Barry Lando, The American Legacy in Iraq, CounterPunch (10 January 2014)

 

 

We Americans are really good at ignoring the anti-humanitarian consequences of the foreign policy interventions we begin — the Iraq War’s aftermath is a recent example

 

Recently, two ex-Marines have expressed moral unhappiness with America’s Iraq legacy.

 

The implication of both essays is that perhaps we should not have been there at all.  And, if we did have to go in, we should have done a much better job fixing the mess we created:

 

Paul Szoldra, Tell Me Again, Why Did My Friends Die In Iraq?, Business Insider (03 January 2014)

 

Ross Caputi, I helped destroy Falluja in 2004. I won't be complicit again, The Guardian (10 January 2014)

 

Joining them is Barry Lando, who has just published a very brief historical overview of the relevant details:

 

 

By 1999 a UNICEF study concluded that half a million Iraqi children perished in the previous eight years because of the [economic] sanctions—and that was four years before they ended.

 

Another American expert in 2003 estimated that the sanctions killed between 343,900 and 529,000 young children and infants–certainly more young people than were ever killed by Saddam Hussein.

 

Harvard medical researchers . . . reported that four out of five children interviewed were fearful of losing their families; two-thirds doubted whether they themselves would survive to adulthood.
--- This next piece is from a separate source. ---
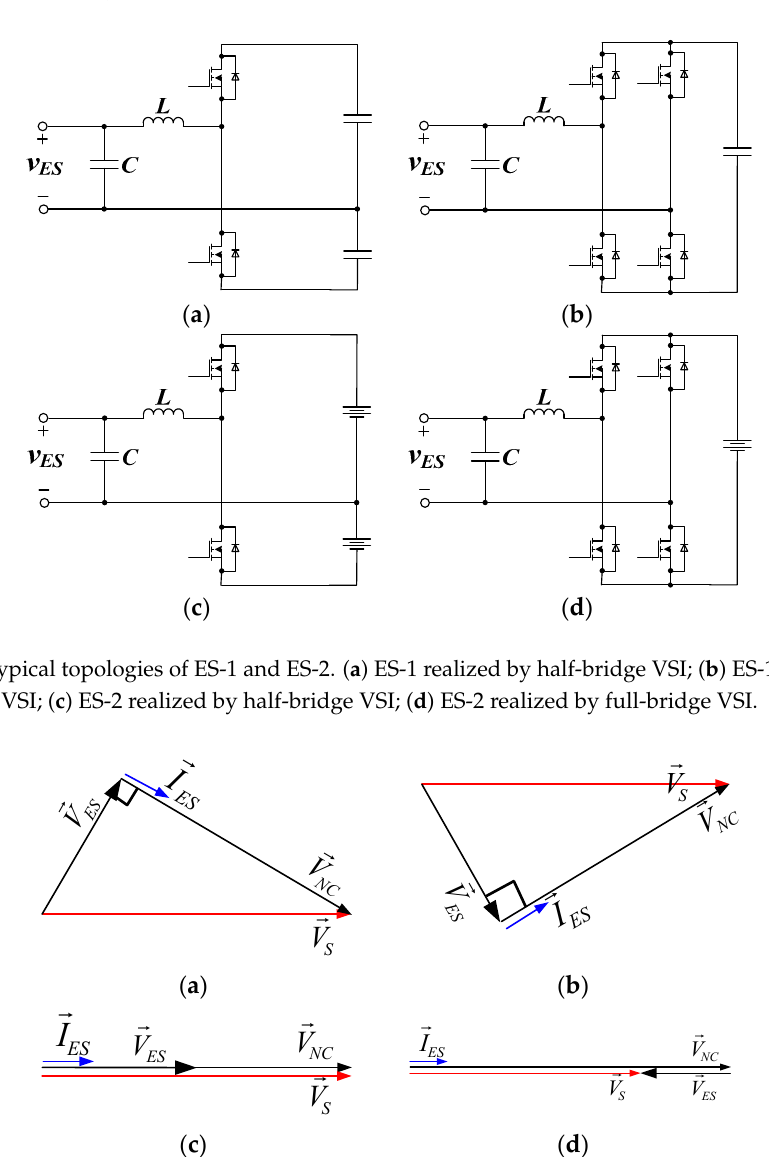
 →  I and ES I ES and I and ES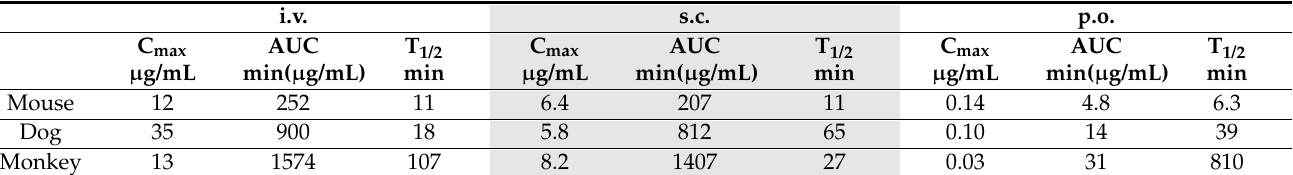
Table 2. Pharmacokinetic parameters for AFPep in mouse, dog, and primate models. i.v. s.c. p.o.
They were “the most traumatized children of war ever described.”

 

The experts concluded that “a majority of Iraq’s children would suffer from severe psychological problems throughout their lives.”

 

Much more chilling, is the fact that the Harvard study was done in 1991, after the sanctions had been in effect for only seven months. They would continue for another 12 years, until May 22, 2003, after the U.S.-led invasion.

 

[T]invasion unleashed another series of horrors.

 

Estimates of Iraqis who died over the following years, directly or indirectly due to the savage violence, range up to 400,000. Millions more became refugees.

 

And then, in 2011, the U.S. troops pulled out. President Maliki continued pouring oil on the fire, refusing to give Sunnis and Kurds a share of power. And now, fed by the conflict in neighboring Syria, Iraq is once again caught up in bloody turmoil.

 

© 2014 Barry Lando, The American Legacy in Iraq, CounterPunch (10 January 2014) (extracts)

 

All three authors are essentially asking:

 

For what purpose?

 

And how is today’s painful outcome not much worse (for the United States and Iraq) than anything Saddam Hussein could have done?

 

 

The moral? — The aftermath of American Iraq policy disadvantaged the United States (geopolitically) — and Iraq’s people (humanitarianly) — orders of magnitude more than leaving the pre-existing situation alone would have

 

The mask of good intentions is not enough to excuse ignorant, geopolitically moronic, even occasionally vicious American interventions.

 

You want to know why any sensible nation, including Iran, wants a nuke?

 

Just look at the way the United States has left shambles, wherever it has swaggered, from Vietnam on.

 

The United States’ legacy in Afghanistan is also going to be painful.  And there, we even had the Soviet Union’s failed example to warn us away.

 

Flip Wilson’s, “The Devil made me do it” — gives us just enough pause to reflect.  If we can get past the complacence and self-righteousness that so frequently blind us.